Exercise brief: Copy the data below line for line, leaving out the pictures.

Dataset items:

Segment Open

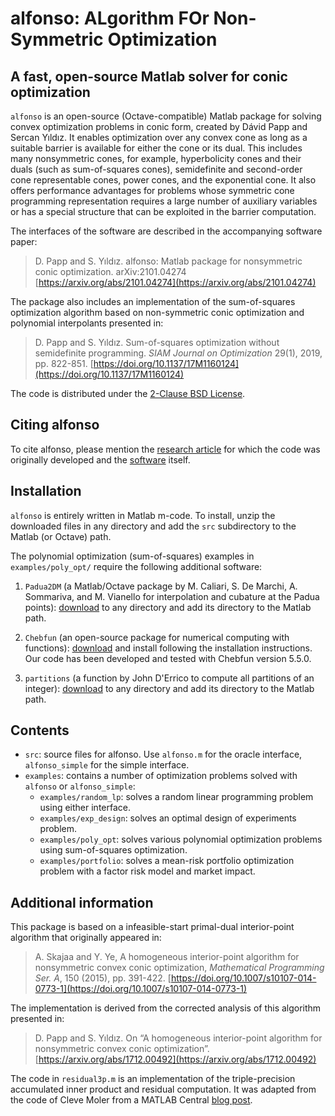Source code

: # alfonso: ALgorithm FOr Non-Symmetric Optimization

## A fast, open-source Matlab solver for conic optimization

`alfonso` is an open-source (Octave-compatible) Matlab package for solving convex optimization problems in conic form, created by Dávid Papp and Sercan Yıldız. It enables optimization over any convex cone as long as a suitable barrier is available for either the cone or its dual. This includes many nonsymmetric cones, for example, hyperbolicity cones and their duals (such as sum-of-squares cones), semidefinite and second-order cone representable cones, power cones, and the exponential cone. It also offers performance advantages for problems whose symmetric cone programming representation requires a large number of auxiliary variables or has a special structure that can be exploited in the barrier computation.

The interfaces of the software are described in the accompanying software paper:
> D. Papp and S. Yıldız. alfonso: Matlab package for nonsymmetric conic optimization. arXiv:2101.04274 [https://arxiv.org/abs/2101.04274](https://arxiv.org/abs/2101.04274) 

The package also includes an implementation of the sum-of-squares optimization algorithm based on non-symmetric conic optimization and polynomial interpolants presented in:

> D. Papp and S. Yıldız. Sum-of-squares optimization without semidefinite programming. *SIAM Journal on Optimization* 29(1), 2019, pp. 822-851. [https://doi.org/10.1137/17M1160124](https://doi.org/10.1137/17M1160124)

The code is distributed under the [2-Clause BSD License](LICENSE).

## Citing alfonso

To cite alfonso, please mention the [research article](https://doi.org/10.1137/17M1160124) for which the code was originally developed and the [software](https://github.com/dpapp-github/alfonso) itself.

## Installation

`alfonso` is entirely written in Matlab m-code. To install, unzip the downloaded files in any directory and add the `src` subdirectory to the Matlab (or Octave) path.

The polynomial optimization (sum-of-squares) examples in `examples/poly_opt/` require the following additional software:

1. `Padua2DM` (a Matlab/Octave package by M. Caliari, S. De Marchi, A. Sommariva, and M. Vianello for interpolation and
cubature at the Padua points): [download](http://profs.sci.univr.it/~caliari/software.htm) to any directory and add its directory to the Matlab path.

2. `Chebfun` (an open-source package for numerical computing with functions): [download](http://www.chebfun.org/download/) and install following the installation instructions.
Our code has been developed and tested with Chebfun version 5.5.0.

3. `partitions` (a function by John D'Errico to compute all partitions of an integer): [download](https://www.mathworks.com/matlabcentral/fileexchange/12009-partitions-of-an-integer) to any directory and add its directory to the Matlab path.

## Contents

* `src`: source files for alfonso. Use `alfonso.m` for the oracle interface, `alfonso_simple` for the simple interface.
* `examples`: contains a number of optimization problems solved with `alfonso` or `alfonso_simple`:
  * `examples/random_lp`: solves a random linear programming problem using either interface.
  * `examples/exp_design`: solves an optimal design of experiments problem.
  * `examples/poly_opt`: solves various polynomial optimization problems using sum-of-squares optimization.
  * `examples/portfolio`: solves a mean-risk portfolio optimization problem with a factor risk model and market impact. 

## Additional information

This package is based on a infeasible-start primal-dual interior-point algorithm that originally appeared in:

> A. Skajaa and Y. Ye, A homogeneous interior-point algorithm for nonsymmetric convex conic optimization, *Mathematical Programming Ser. A*, 150 (2015), pp. 391-422. [https://doi.org/10.1007/s10107-014-0773-1](https://doi.org/10.1007/s10107-014-0773-1)

The implementation is derived from the corrected analysis of this algorithm presented in:

> D. Papp and S. Yıldız. On “A homogeneous interior-point algorithm for nonsymmetric convex conic optimization”. [https://arxiv.org/abs/1712.00492](https://arxiv.org/abs/1712.00492)

The code in `residual3p.m` is an implementation of the triple-precision accumulated inner product and residual computation. It was adapted from the code of Cleve Moler from a MATLAB Central [blog post](
https://blogs.mathworks.com/cleve/2015/03/02/triple-precision-accumlated-inner-product/).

Segment Closed

Result for this task:
Source code

: # alfonso: ALgorithm FOr Non-Symmetric Optimization

## A fast, open-source Matlab solver for conic optimization

`alfonso` is an open-source (Octave-compatible) Matlab package for solving convex optimization problems in conic form, created by Dávid Papp and Sercan Yıldız. It enables optimization over any convex cone as long as a suitable barrier is available for either the cone or its dual. This includes many nonsymmetric cones, for example, hyperbolicity cones and their duals (such as sum-of-squares cones), semidefinite and second-order cone representable cones, power cones, and the exponential cone. It also offers performance advantages for problems whose symmetric cone programming representation requires a large number of auxiliary variables or has a special structure that can be exploited in the barrier computation.

The interfaces of the software are described in the accompanying software paper:
> D. Papp and S. Yıldız. alfonso: Matlab package for nonsymmetric conic optimization. arXiv:2101.04274 [https://arxiv.org/abs/2101.04274](https://arxiv.org/abs/2101.04274) 

The package also includes an implementation of the sum-of-squares optimization algorithm based on non-symmetric conic optimization and polynomial interpolants presented in:

> D. Papp and S. Yıldız. Sum-of-squares optimization without semidefinite programming. *SIAM Journal on Optimization* 29(1), 2019, pp. 822-851. [https://doi.org/10.1137/17M1160124](https://doi.org/10.1137/17M1160124)

The code is distributed under the [2-Clause BSD License](LICENSE).

## Citing alfonso

To cite alfonso, please mention the [research article](https://doi.org/10.1137/17M1160124) for which the code was originally developed and the [software](https://github.com/dpapp-github/alfonso) itself.

## Installation

`alfonso` is entirely written in Matlab m-code. To install, unzip the downloaded files in any directory and add the `src` subdirectory to the Matlab (or Octave) path.

The polynomial optimization (sum-of-squares) examples in `examples/poly_opt/` require the following additional software:

1. `Padua2DM` (a Matlab/Octave package by M. Caliari, S. De Marchi, A. Sommariva, and M. Vianello for interpolation and
cubature at the Padua points): [download](http://profs.sci.univr.it/~caliari/software.htm) to any directory and add its directory to the Matlab path.

2. `Chebfun` (an open-source package for numerical computing with functions): [download](http://www.chebfun.org/download/) and install following the installation instructions.
Our code has been developed and tested with Chebfun version 5.5.0.

3. `partitions` (a function by John D'Errico to compute all partitions of an integer): [download](https://www.mathworks.com/matlabcentral/fileexchange/12009-partitions-of-an-integer) to any directory and add its directory to the Matlab path.

## Contents

* `src`: source files for alfonso. Use `alfonso.m` for the oracle interface, `alfonso_simple` for the simple interface.
* `examples`: contains a number of optimization problems solved with `alfonso` or `alfonso_simple`:
  * `examples/random_lp`: solves a random linear programming problem using either interface.
  * `examples/exp_design`: solves an optimal design of experiments problem.
  * `examples/poly_opt`: solves various polynomial optimization problems using sum-of-squares optimization.
  * `examples/portfolio`: solves a mean-risk portfolio optimization problem with a factor risk model and market impact. 

## Additional information

This package is based on a infeasible-start primal-dual interior-point algorithm that originally appeared in:

> A. Skajaa and Y. Ye, A homogeneous interior-point algorithm for nonsymmetric convex conic optimization, *Mathematical Programming Ser. A*, 150 (2015), pp. 391-422. [https://doi.org/10.1007/s10107-014-0773-1](https://doi.org/10.1007/s10107-014-0773-1)

The implementation is derived from the corrected analysis of this algorithm presented in:

> D. Papp and S. Yıldız. On “A homogeneous interior-point algorithm for nonsymmetric convex conic optimization”. [https://arxiv.org/abs/1712.00492](https://arxiv.org/abs/1712.00492)

The code in `residual3p.m` is an implementation of the triple-precision accumulated inner product and residual computation. It was adapted from the code of Cleve Moler from a MATLAB Central [blog post](
https://blogs.mathworks.com/cleve/2015/03/02/triple-precision-accumlated-inner-product/).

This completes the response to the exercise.